# Screen Keeps Going Black



## wwe9112 (May 31, 2009)

OK, so I have a buddies laptop -- Toshiba S855-S5377 -- he had issues with the screen not coming up after the Windows 8 splash screen. So he brought it to me yada yada yada. I tried to restore everything and kept getting the same results. 

Now, I used the Toshiba software to reformat the disk and installed a fresh version of Windows 8 (since it was doing it on the restore from Toshiba and he didn't have any backups) and the same thing.

I'm a college student with a Dreamspark account so I went on there and figured I would try it with a brand new copy of Windows 8.1, same thing.

On a fresh copy of Windows, the screen will come on let you log in and maybe after 1-5 minutes (guesstimating) the issue comes back. It lets me log onto the system through safe mode, however. 

So I realize this is perhaps a driver issue perhaps? 

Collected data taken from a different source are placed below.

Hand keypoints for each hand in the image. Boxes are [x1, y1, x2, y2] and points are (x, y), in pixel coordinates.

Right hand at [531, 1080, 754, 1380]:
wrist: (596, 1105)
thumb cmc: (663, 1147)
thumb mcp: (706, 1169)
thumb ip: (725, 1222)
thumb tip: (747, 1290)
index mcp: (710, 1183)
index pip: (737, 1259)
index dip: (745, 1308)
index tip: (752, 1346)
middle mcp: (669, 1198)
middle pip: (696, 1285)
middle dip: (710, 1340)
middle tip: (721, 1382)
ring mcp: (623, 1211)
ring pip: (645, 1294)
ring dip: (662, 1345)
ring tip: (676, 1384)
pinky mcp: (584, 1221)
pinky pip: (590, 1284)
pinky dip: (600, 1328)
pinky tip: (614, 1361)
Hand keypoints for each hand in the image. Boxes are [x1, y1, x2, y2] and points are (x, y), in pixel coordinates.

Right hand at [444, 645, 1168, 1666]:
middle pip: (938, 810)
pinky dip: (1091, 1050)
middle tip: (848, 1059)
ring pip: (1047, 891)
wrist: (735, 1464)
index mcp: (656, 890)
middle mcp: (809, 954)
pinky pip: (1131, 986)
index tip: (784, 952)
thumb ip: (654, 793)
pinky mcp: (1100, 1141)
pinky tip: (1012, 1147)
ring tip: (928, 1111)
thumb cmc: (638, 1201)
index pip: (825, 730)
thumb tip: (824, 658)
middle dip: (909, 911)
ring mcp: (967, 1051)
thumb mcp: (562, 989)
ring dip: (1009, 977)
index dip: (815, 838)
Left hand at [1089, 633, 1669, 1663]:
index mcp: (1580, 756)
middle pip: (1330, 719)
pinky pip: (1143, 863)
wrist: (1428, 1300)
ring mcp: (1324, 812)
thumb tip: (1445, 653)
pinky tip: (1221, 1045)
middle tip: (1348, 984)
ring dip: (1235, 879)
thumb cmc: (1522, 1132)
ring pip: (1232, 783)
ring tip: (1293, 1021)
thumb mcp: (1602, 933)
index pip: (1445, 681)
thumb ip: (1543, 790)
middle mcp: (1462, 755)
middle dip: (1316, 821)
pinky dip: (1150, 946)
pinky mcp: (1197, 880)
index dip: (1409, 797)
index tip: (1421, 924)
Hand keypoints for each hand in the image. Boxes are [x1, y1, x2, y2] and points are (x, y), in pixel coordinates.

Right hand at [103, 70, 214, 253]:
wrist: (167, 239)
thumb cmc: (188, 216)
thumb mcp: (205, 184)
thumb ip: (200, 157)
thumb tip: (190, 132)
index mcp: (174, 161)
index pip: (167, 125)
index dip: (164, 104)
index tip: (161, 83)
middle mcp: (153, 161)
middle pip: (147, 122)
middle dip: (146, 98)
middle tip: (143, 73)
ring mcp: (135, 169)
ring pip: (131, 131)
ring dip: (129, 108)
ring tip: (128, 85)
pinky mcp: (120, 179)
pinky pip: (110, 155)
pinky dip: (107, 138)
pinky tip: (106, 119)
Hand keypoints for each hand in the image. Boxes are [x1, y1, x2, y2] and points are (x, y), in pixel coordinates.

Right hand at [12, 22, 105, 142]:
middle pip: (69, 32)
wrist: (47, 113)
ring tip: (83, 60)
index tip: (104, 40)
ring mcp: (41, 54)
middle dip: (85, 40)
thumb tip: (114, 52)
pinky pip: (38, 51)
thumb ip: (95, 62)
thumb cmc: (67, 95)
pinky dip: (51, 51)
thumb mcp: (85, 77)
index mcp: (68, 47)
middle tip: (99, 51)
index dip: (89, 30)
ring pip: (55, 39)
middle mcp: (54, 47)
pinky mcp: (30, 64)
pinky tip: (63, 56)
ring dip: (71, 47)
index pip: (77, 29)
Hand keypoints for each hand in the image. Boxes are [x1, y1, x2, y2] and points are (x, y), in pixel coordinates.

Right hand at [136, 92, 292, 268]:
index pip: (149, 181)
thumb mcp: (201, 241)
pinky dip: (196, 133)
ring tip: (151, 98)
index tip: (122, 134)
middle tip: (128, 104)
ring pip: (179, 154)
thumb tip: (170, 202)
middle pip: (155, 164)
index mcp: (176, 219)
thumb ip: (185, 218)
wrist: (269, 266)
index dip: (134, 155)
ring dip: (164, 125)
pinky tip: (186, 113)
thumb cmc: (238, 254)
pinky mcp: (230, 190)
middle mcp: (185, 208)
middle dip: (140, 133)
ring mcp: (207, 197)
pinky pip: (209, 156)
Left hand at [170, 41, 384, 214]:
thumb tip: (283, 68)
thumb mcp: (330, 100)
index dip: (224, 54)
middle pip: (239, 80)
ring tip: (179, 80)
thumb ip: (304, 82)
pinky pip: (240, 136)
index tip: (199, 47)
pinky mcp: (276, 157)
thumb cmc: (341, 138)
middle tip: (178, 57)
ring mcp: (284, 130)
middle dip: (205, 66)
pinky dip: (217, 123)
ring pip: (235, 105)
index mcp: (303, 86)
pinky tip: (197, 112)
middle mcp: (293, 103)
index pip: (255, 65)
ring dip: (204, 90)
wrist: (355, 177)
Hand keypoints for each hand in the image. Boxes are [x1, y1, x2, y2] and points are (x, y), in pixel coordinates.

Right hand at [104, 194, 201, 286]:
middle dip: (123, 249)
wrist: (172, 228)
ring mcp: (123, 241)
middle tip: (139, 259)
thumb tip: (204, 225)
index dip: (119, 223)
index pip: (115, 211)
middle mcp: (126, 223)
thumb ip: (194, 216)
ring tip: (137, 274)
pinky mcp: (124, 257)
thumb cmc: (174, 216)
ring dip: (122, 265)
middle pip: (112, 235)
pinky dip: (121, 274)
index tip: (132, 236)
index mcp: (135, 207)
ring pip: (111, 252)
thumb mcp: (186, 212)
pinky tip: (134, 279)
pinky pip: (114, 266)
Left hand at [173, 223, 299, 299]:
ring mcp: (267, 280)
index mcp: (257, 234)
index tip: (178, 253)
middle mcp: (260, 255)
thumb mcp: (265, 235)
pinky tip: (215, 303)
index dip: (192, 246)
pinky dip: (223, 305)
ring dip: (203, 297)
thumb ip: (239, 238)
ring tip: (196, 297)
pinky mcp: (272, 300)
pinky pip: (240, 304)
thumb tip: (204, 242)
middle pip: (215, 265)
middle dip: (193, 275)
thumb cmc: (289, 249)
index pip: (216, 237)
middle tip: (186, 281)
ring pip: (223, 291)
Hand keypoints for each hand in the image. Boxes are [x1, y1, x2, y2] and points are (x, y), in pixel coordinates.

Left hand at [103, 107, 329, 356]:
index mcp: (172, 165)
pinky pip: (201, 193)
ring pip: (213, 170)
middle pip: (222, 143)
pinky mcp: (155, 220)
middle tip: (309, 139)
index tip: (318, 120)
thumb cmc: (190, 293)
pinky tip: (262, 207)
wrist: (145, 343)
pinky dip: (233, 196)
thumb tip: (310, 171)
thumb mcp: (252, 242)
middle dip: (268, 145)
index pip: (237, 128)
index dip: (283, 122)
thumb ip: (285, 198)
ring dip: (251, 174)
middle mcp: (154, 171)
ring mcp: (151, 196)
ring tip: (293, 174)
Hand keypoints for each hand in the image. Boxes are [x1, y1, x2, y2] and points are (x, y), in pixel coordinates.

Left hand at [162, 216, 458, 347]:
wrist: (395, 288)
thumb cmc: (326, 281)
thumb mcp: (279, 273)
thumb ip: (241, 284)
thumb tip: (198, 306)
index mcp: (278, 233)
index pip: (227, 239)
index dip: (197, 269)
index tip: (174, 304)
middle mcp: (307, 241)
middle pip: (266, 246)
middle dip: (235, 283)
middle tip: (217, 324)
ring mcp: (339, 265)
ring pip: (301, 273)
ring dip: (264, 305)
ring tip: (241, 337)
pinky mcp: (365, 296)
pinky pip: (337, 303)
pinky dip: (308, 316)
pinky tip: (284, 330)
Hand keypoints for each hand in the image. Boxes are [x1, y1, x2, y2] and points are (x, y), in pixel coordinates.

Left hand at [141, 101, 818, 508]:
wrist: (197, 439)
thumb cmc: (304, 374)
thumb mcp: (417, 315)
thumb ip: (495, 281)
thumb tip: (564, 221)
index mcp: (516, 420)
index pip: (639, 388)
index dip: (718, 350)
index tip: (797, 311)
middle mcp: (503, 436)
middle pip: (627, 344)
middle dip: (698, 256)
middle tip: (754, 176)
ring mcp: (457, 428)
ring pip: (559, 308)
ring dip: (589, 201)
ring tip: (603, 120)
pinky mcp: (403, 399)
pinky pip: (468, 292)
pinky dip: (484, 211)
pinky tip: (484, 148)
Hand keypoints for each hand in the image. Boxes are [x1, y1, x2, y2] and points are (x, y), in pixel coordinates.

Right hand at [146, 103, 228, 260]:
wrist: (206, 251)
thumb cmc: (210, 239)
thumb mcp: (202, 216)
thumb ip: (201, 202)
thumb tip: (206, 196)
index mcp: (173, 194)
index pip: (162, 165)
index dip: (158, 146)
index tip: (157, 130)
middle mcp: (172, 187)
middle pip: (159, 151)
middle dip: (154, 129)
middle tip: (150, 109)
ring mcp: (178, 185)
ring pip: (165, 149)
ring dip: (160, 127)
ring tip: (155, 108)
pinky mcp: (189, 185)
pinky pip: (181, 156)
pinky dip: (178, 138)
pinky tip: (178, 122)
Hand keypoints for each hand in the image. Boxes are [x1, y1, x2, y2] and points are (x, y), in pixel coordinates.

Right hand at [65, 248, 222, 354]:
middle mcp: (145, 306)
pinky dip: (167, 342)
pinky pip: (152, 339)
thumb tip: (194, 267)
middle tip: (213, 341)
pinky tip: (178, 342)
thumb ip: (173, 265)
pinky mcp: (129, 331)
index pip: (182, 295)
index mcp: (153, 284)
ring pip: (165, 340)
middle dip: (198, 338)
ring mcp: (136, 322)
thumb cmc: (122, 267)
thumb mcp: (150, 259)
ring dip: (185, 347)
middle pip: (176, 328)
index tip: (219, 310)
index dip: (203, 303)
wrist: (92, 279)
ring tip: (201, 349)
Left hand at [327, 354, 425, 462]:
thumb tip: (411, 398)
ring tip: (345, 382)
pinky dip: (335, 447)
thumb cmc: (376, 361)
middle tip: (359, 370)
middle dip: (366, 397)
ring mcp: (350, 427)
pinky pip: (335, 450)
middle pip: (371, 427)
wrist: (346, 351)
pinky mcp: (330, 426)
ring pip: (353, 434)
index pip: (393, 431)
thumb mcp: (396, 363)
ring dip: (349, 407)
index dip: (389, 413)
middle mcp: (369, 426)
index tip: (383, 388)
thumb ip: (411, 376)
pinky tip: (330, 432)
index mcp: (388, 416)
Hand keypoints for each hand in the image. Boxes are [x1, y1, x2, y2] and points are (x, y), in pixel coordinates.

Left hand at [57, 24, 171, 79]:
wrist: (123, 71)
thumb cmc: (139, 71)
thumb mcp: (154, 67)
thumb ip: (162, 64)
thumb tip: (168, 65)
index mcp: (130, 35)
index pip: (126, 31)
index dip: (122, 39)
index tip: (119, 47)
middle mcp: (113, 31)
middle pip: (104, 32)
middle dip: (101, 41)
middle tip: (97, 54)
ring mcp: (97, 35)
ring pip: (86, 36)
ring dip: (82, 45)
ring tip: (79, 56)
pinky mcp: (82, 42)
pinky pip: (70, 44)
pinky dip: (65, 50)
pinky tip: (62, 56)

Could someone give me something to try, I've done it all. I've even uninstalled the driver, it lets me go back into the regular mode and after a minute or so a sound chimes then goes back to black with no mouse. 

Help? 

Thanks.


----------



## joeten (Dec 4, 2008)

Hi try hooking it up to a external monitor and see if it behaves the same.


----------



## wwe9112 (May 31, 2009)

I hooked it up via hdmi to my tv and in safe mode (since normal isn't working right now obviously) and nothing was on the tv but there was regular use of safe mode.


----------



## joeten (Dec 4, 2008)

Safe mode only loads minimal drivers so a basic graphics driver not necessarily the one for the graphics chip. so it looks like the driver could be a problem did the correct driver get installed as I think there is more than one.


----------



## spunk.funk (May 13, 2010)

In Safe Mode with Networking, go to Search and type* devmgmt.msc*, right click the *devmgmt* results and *Run As Administrator*. In the Elevated *Device Manager* expand *Display*. Take note of the display adapter and download the updated driver for it: Drivers & Software Support | Toshiba


----------



## wwe9112 (May 31, 2009)

spunk.funk said:


> In Safe Mode with Networking, go to Search and type* devmgmt.msc*, right click the *devmgmt* results and *Run As Administrator*. In the Elevated *Device Manager* expand *Display*. Take note of the display adapter and download the updated driver for it: Drivers & Software Support | Toshiba


I did that, I installed the latest one, and then also tried older ones with the same result. I switched to a MS generic driver and it worked well for a good 6 minutes perhaps, however we are back to a black screen >_<


----------



## spunk.funk (May 13, 2010)

Chances are great that the video chip which is soldered onto the motherboard has failed and the motherboard will need to be replaced.


----------



## joeten (Dec 4, 2008)

I would have to agree it sounds like hardware failure.


----------



## wwe9112 (May 31, 2009)

I let him know thanks for all the help you guys. I do appreciate it. I actually was thinking that before I posted I just wanted to double check. He went and got a new touchscreen Toshiba laptop. He's letting me keep this one lol so I may see if the RAM is compatible with my laptops. This one has 8 gigs and mine has 4 so it would be a nice upgrade lol.


----------



## joeten (Dec 4, 2008)

Just be sure it is compatible and your motherboard can handle it with the right operating system.


----------